In his book King Leopold’s Ghost, Adam Hochschild describes the stretch of the Congo River as it approaches the sea:
Much of the Congo River basin, we now know, lies on a plateau in the African interior. From the western rim of this plateau, nearly a thousand feet high, the river descends to sea level in a mere 220 miles. During this tumultuous descent, the river squeezes through narrow canyons, boils up in waves 40 feet high, and tumbles over 32 separate cataracts. So great is the drop and the volume of water that these 220 miles have as much hydroelectric potential as all the lakes and rivers of the United States combined.

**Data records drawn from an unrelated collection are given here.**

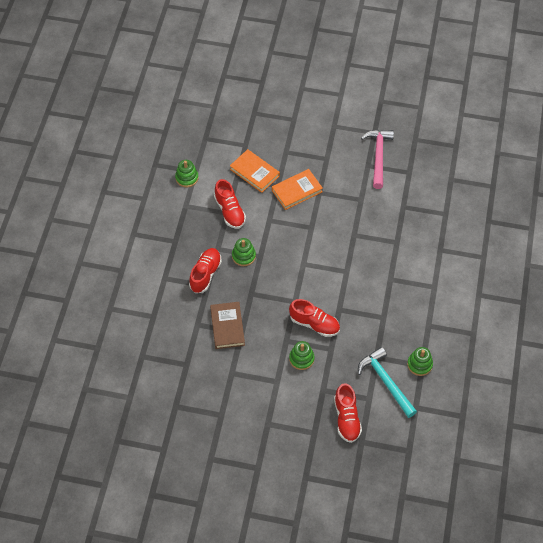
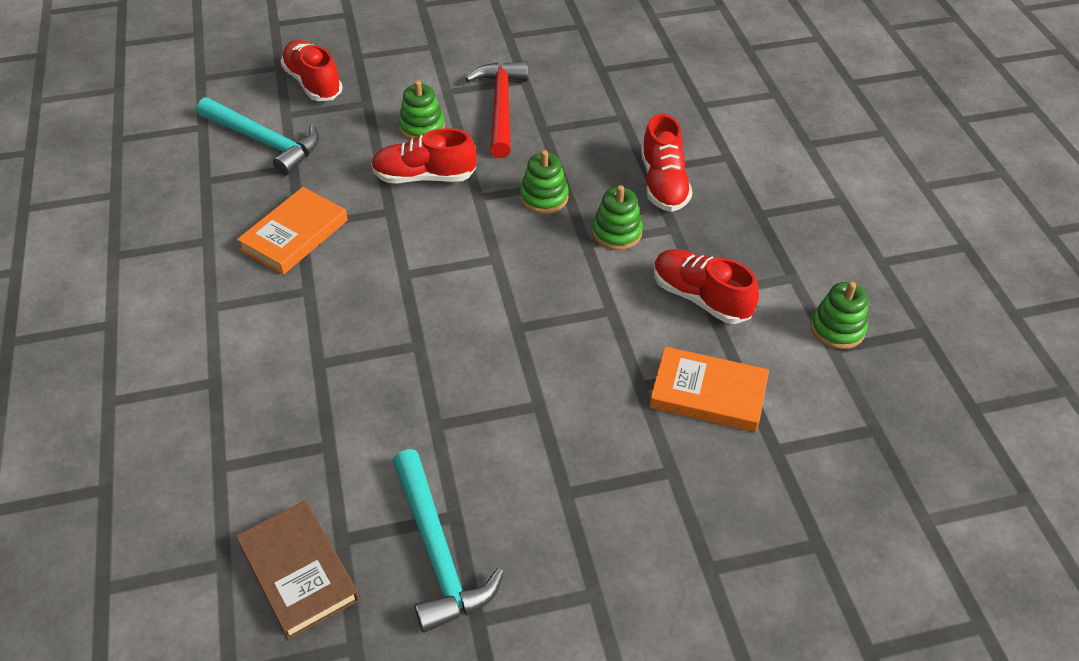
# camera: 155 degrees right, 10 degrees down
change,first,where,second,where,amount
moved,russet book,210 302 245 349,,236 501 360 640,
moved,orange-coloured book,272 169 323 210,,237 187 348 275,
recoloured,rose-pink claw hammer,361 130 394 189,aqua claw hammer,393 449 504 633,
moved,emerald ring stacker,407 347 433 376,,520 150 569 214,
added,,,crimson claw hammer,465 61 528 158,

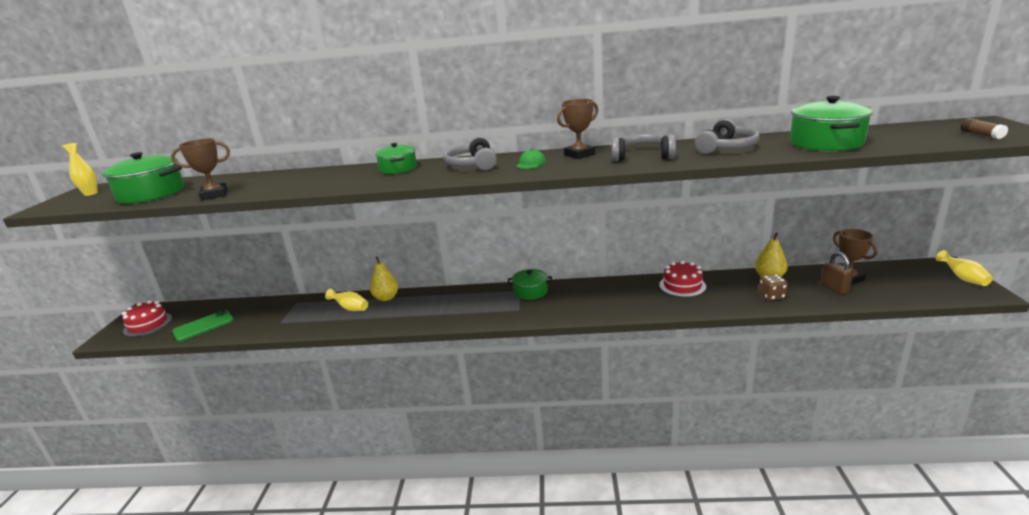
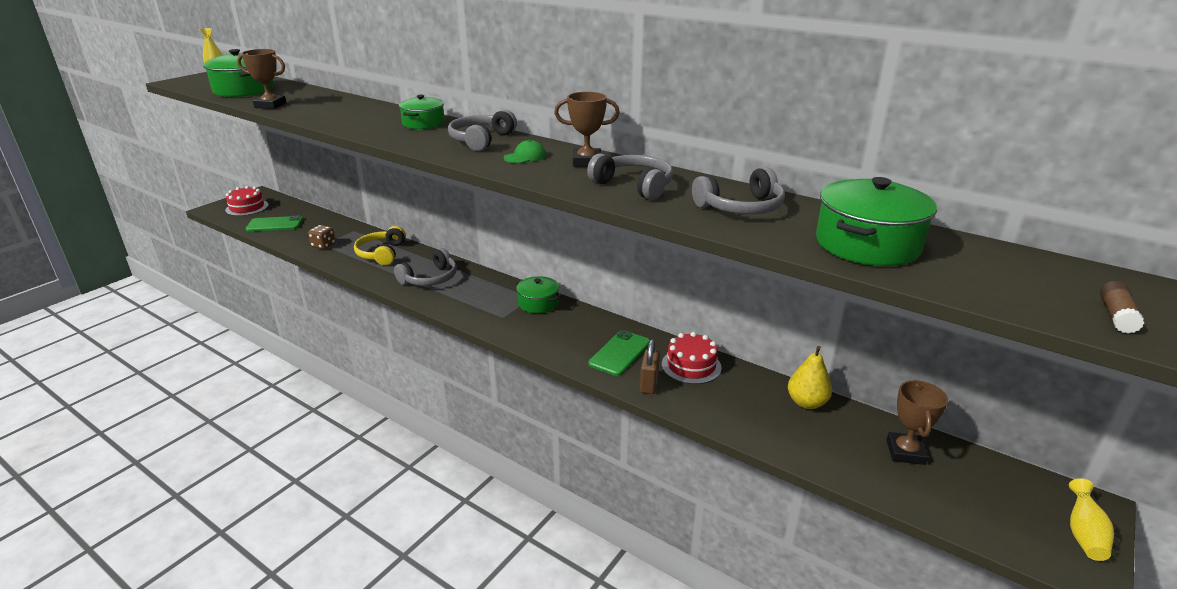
# camera: 30 degrees right, 5 degrees up
change,first,where,second,where,amount
replaced,bright yellow vase,325 289 368 311,bright yellow headphones,354 226 406 265,
removed,bright yellow toy pear,370 256 399 301,,,
moved,russet dice,759 274 788 301,,308 225 335 249,
moved,russet small lock,821 252 853 294,,640 339 660 394,
added,,,grey headphones,394 248 457 286,
added,,,emerald smartphone,588 330 650 376,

The inland stretches of the river, however, are navigable, with water levels that tend not to vary. The Congo drains an area larger than India with seven thousand miles of interconnecting waterways. In the last quarter of the 19th century, as explorers considered how to open trade routes, or what might better be called plunder routes, to the Congo’s interior, they realised that if steamboats could be assembled above the rapids, timber could easily be found to burn in the boilers and power the boats; the river and its tributaries could be navigated. The river itself was a rich source of food, with five hundred different kinds of fish, and it helped that the territory which comprised the river basin was not a single kingdom with any form of centralised power which could defend itself. There were two hundred different ethnic groups with four hundred different languages and dialects. Many of these groups had been severely weakened by two centuries of the slave trade.